The Tanabata story involves Tentei the Sky God’s daughter, Orihime, the Weaving Princess, and her beloved Hikoboshi, the Star Herder. Having fallen in love, Orihime neglected her weaving duties, and Hikoboshi allowed his cows to stray across the heavens. Angered, Tentei forbade them to meet, separating them by the Milky Way. Moved by his daughters’ tears, Tentei allowed the lovers, represented by the stars Vega and Altair, to meet once a year, on the seventh day of the seventh month, when the stars seem to meet in the night sky. For these reasons, Tanabata is well celebrated in Ichinomiya.
  • Ichinomiya’s Tanabata Festival, One of the Big Three
  • Ichinomiya’s Tanabata Festival, One of the Big Three
  • Ichinomiya’s Tanabata Festival, One of the Big Three
  • Ichinomiya’s Tanabata Festival, One of the Big Three

Samurai & Star Mine Spectaculars

Samurai & Star Mine Spectaculars

The famed 16th century samurai, Yamauchi Kazutoyo (1545 – 1605) was born in Ichinomiya. Kazutoyo first served the warlord Oda Nobunaga, and participated in the battles of Anegawa (1570) and Nagashino (1575), before becoming a retainer of Toyotomi Hideyoshi. He worked his way up from being a samurai with little talent, to being the lord of entire provinces thanks to his wise and beautiful wife, Chiyo, whose advice, encouragement and purchase of a splendid horse brought her husband to the attention of his liege lord. Kazutoyo helped capture Gifu Castle and led 2,000 men into battle at Sekigahara in 1600 for the Tokugawa cause, for which he was later rewarded with Tosa Domain (now Kochi Prefecture) where he built Kochi Castle.
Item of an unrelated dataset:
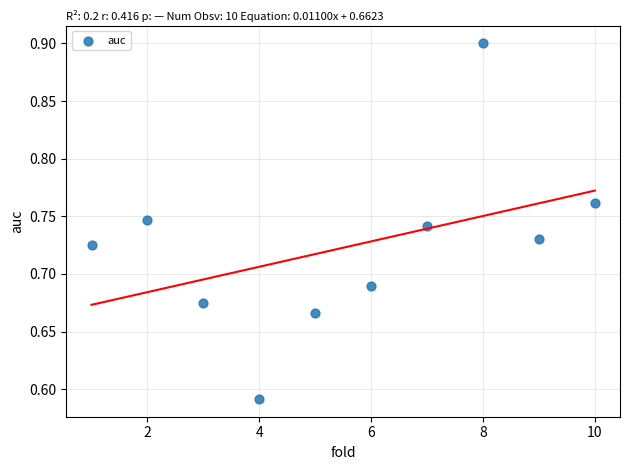

What is the range of Y values (max minus min)?

0.3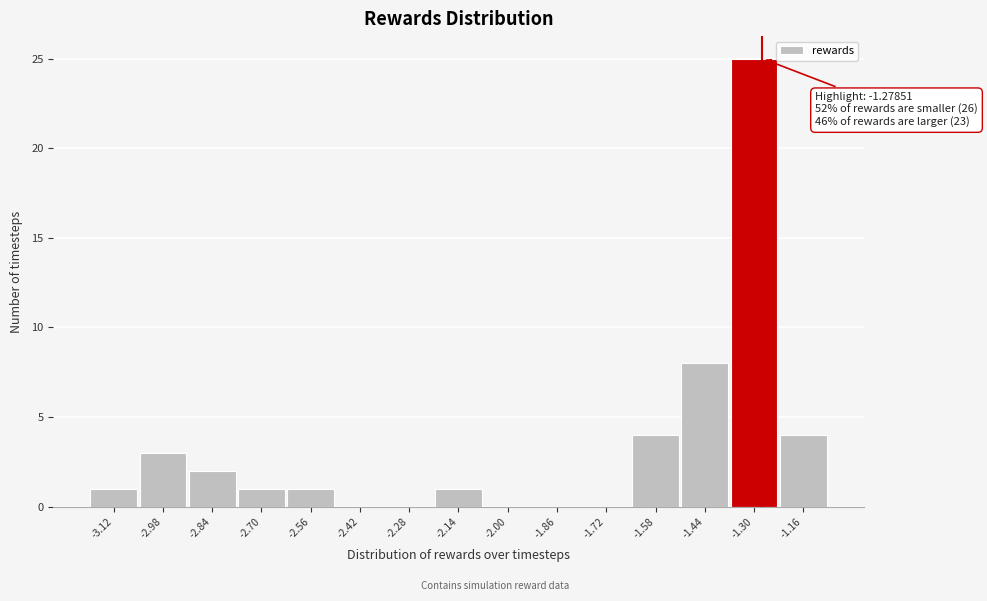

Over which range of the x-axis is the bar tallest?

-1.38 to -1.24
In celebration of Ichinomiya’s hero, an annual parade and festival are held in his honor at his birthplace, Kuroda Castle, now the Kuroda Elementary School. The main attraction is the Sengoku Period Parade featuring a mounted, armored Kazutoyo and his wife, Chiyo, surrounded by ladies-in-waiting and armed samurai.
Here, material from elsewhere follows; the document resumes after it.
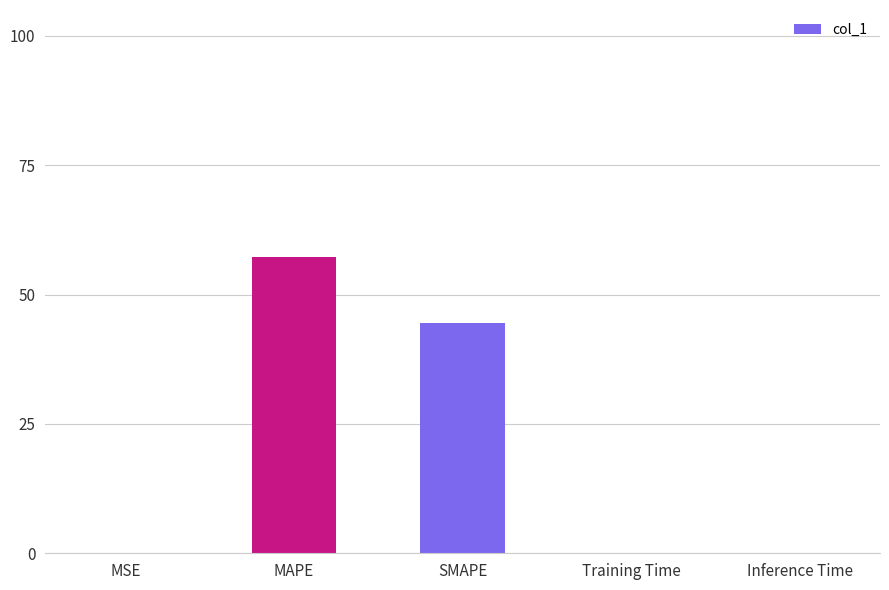

What is the sum of all values?

102.0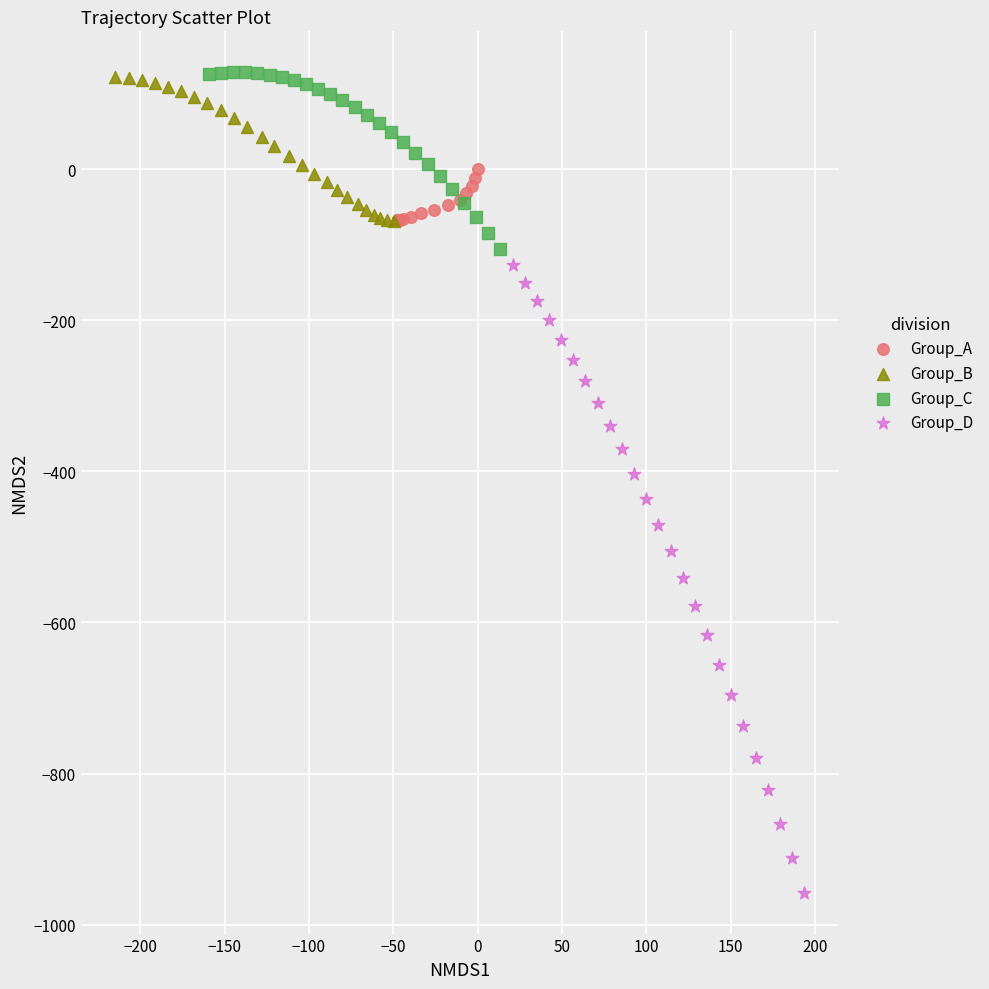

Which series has the widest spread of Y values?

Group_D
Also, every August 14, the huge Nobi Fireworks show hosted by Ichinomiya and neighboring Hashima cities takes place along both banks of the Kiso River. Special Makiwara Boat festival float lanterns flicker beautifully on the Kiso River, and thousands of colorful fireworks illuminate the night sky, creating a tournament of light and sound with some of Japan’s biggest single fireworks used in this exciting summer spectacular.